> **TASK TO CARRY OUT**:
Write out every one of the lines below again word for word, without changing anything.

* begin RAW DATA *

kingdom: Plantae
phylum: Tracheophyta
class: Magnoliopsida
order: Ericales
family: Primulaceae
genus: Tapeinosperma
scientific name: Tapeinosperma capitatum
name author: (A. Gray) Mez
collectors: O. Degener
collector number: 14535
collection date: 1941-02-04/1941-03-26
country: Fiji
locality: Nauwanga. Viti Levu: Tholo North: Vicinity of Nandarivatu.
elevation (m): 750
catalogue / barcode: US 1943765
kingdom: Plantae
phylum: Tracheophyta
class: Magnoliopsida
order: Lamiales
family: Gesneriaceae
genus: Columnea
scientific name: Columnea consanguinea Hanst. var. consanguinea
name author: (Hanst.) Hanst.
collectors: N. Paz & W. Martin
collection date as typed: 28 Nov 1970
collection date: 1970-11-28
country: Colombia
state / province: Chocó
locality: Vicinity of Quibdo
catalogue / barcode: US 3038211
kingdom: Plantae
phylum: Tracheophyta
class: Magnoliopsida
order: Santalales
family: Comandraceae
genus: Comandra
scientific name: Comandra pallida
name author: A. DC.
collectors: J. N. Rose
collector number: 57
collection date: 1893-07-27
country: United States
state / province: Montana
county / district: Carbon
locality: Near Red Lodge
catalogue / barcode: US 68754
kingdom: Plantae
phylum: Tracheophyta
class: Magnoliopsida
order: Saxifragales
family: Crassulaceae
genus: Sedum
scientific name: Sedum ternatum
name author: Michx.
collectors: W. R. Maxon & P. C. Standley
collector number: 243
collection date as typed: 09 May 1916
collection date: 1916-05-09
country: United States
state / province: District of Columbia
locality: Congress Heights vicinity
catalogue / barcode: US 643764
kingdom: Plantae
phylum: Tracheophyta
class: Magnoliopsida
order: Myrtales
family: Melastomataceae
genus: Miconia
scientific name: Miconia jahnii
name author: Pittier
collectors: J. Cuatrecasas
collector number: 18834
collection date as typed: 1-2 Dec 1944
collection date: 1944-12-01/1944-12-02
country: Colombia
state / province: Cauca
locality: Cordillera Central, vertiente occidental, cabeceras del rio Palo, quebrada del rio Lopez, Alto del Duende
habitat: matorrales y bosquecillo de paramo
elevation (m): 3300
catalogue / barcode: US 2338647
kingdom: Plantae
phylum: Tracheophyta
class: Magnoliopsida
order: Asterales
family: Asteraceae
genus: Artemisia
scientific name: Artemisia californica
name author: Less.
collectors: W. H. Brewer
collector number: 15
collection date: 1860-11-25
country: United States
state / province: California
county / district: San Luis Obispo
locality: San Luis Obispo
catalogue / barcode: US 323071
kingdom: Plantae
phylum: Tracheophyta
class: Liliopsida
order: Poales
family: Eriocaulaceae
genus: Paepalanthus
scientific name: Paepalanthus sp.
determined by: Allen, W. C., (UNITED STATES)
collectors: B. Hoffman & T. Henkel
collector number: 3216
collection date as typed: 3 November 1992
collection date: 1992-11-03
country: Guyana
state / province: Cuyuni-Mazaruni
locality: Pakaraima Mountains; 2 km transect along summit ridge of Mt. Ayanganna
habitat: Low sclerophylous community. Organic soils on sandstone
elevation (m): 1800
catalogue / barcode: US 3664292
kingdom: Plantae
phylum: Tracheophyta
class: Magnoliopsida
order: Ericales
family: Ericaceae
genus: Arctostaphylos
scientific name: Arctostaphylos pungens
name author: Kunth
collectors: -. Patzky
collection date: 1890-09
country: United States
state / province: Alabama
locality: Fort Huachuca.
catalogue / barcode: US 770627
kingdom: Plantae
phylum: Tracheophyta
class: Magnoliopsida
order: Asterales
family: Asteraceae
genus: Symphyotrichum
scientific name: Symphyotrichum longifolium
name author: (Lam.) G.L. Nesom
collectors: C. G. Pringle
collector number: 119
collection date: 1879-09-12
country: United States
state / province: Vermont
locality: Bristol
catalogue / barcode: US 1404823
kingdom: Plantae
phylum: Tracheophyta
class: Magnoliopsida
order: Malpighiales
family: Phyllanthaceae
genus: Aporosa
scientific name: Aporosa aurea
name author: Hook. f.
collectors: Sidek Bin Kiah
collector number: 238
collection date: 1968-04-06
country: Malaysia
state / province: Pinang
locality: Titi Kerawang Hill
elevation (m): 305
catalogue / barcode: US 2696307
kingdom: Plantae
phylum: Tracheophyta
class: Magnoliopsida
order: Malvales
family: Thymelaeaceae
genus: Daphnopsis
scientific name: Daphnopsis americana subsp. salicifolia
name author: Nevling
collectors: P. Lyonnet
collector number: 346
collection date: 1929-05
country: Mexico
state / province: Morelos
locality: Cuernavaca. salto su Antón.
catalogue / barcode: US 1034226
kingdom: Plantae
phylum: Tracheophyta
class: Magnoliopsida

* end RAW DATA *

> **ANSWER TO THE TASK**:
kingdom: Plantae
phylum: Tracheophyta
class: Magnoliopsida
order: Ericales
family: Primulaceae
genus: Tapeinosperma
scientific name: Tapeinosperma capitatum
name author: (A. Gray) Mez
collectors: O. Degener
collector number: 14535
collection date: 1941-02-04/1941-03-26
country: Fiji
locality: Nauwanga. Viti Levu: Tholo North: Vicinity of Nandarivatu.
elevation (m): 750
catalogue / barcode: US 1943765
kingdom: Plantae
phylum: Tracheophyta
class: Magnoliopsida
order: Lamiales
family: Gesneriaceae
genus: Columnea
scientific name: Columnea consanguinea Hanst. var. consanguinea
name author: (Hanst.) Hanst.
collectors: N. Paz & W. Martin
collection date as typed: 28 Nov 1970
collection date: 1970-11-28
country: Colombia
state / province: Chocó
locality: Vicinity of Quibdo
catalogue / barcode: US 3038211
kingdom: Plantae
phylum: Tracheophyta
class: Magnoliopsida
order: Santalales
family: Comandraceae
genus: Comandra
scientific name: Comandra pallida
name author: A. DC.
collectors: J. N. Rose
collector number: 57
collection date: 1893-07-27
country: United States
state / province: Montana
county / district: Carbon
locality: Near Red Lodge
catalogue / barcode: US 68754
kingdom: Plantae
phylum: Tracheophyta
class: Magnoliopsida
order: Saxifragales
family: Crassulaceae
genus: Sedum
scientific name: Sedum ternatum
name author: Michx.
collectors: W. R. Maxon & P. C. Standley
collector number: 243
collection date as typed: 09 May 1916
collection date: 1916-05-09
country: United States
state / province: District of Columbia
locality: Congress Heights vicinity
catalogue / barcode: US 643764
kingdom: Plantae
phylum: Tracheophyta
class: Magnoliopsida
order: Myrtales
family: Melastomataceae
genus: Miconia
scientific name: Miconia jahnii
name author: Pittier
collectors: J. Cuatrecasas
collector number: 18834
collection date as typed: 1-2 Dec 1944
collection date: 1944-12-01/1944-12-02
country: Colombia
state / province: Cauca
locality: Cordillera Central, vertiente occidental, cabeceras del rio Palo, quebrada del rio Lopez, Alto del Duende
habitat: matorrales y bosquecillo de paramo
elevation (m): 3300
catalogue / barcode: US 2338647
kingdom: Plantae
phylum: Tracheophyta
class: Magnoliopsida
order: Asterales
family: Asteraceae
genus: Artemisia
scientific name: Artemisia californica
name author: Less.
collectors: W. H. Brewer
collector number: 15
collection date: 1860-11-25
country: United States
state / province: California
county / district: San Luis Obispo
locality: San Luis Obispo
catalogue / barcode: US 323071
kingdom: Plantae
phylum: Tracheophyta
class: Liliopsida
order: Poales
family: Eriocaulaceae
genus: Paepalanthus
scientific name: Paepalanthus sp.
determined by: Allen, W. C., (UNITED STATES)
collectors: B. Hoffman & T. Henkel
collector number: 3216
collection date as typed: 3 November 1992
collection date: 1992-11-03
country: Guyana
state / province: Cuyuni-Mazaruni
locality: Pakaraima Mountains; 2 km transect along summit ridge of Mt. Ayanganna
habitat: Low sclerophylous community. Organic soils on sandstone
elevation (m): 1800
catalogue / barcode: US 3664292
kingdom: Plantae
phylum: Tracheophyta
class: Magnoliopsida
order: Ericales
family: Ericaceae
genus: Arctostaphylos
scientific name: Arctostaphylos pungens
name author: Kunth
collectors: -. Patzky
collection date: 1890-09
country: United States
state / province: Alabama
locality: Fort Huachuca.
catalogue / barcode: US 770627
kingdom: Plantae
phylum: Tracheophyta
class: Magnoliopsida
order: Asterales
family: Asteraceae
genus: Symphyotrichum
scientific name: Symphyotrichum longifolium
name author: (Lam.) G.L. Nesom
collectors: C. G. Pringle
collector number: 119
collection date: 1879-09-12
country: United States
state / province: Vermont
locality: Bristol
catalogue / barcode: US 1404823
kingdom: Plantae
phylum: Tracheophyta
class: Magnoliopsida
order: Malpighiales
family: Phyllanthaceae
genus: Aporosa
scientific name: Aporosa aurea
name author: Hook. f.
collectors: Sidek Bin Kiah
collector number: 238
collection date: 1968-04-06
country: Malaysia
state / province: Pinang
locality: Titi Kerawang Hill
elevation (m): 305
catalogue / barcode: US 2696307
kingdom: Plantae
phylum: Tracheophyta
class: Magnoliopsida
order: Malvales
family: Thymelaeaceae
genus: Daphnopsis
scientific name: Daphnopsis americana subsp. salicifolia
name author: Nevling
collectors: P. Lyonnet
collector number: 346
collection date: 1929-05
country: Mexico
state / province: Morelos
locality: Cuernavaca. salto su Antón.
catalogue / barcode: US 1034226
kingdom: Plantae
phylum: Tracheophyta
class: Magnoliopsida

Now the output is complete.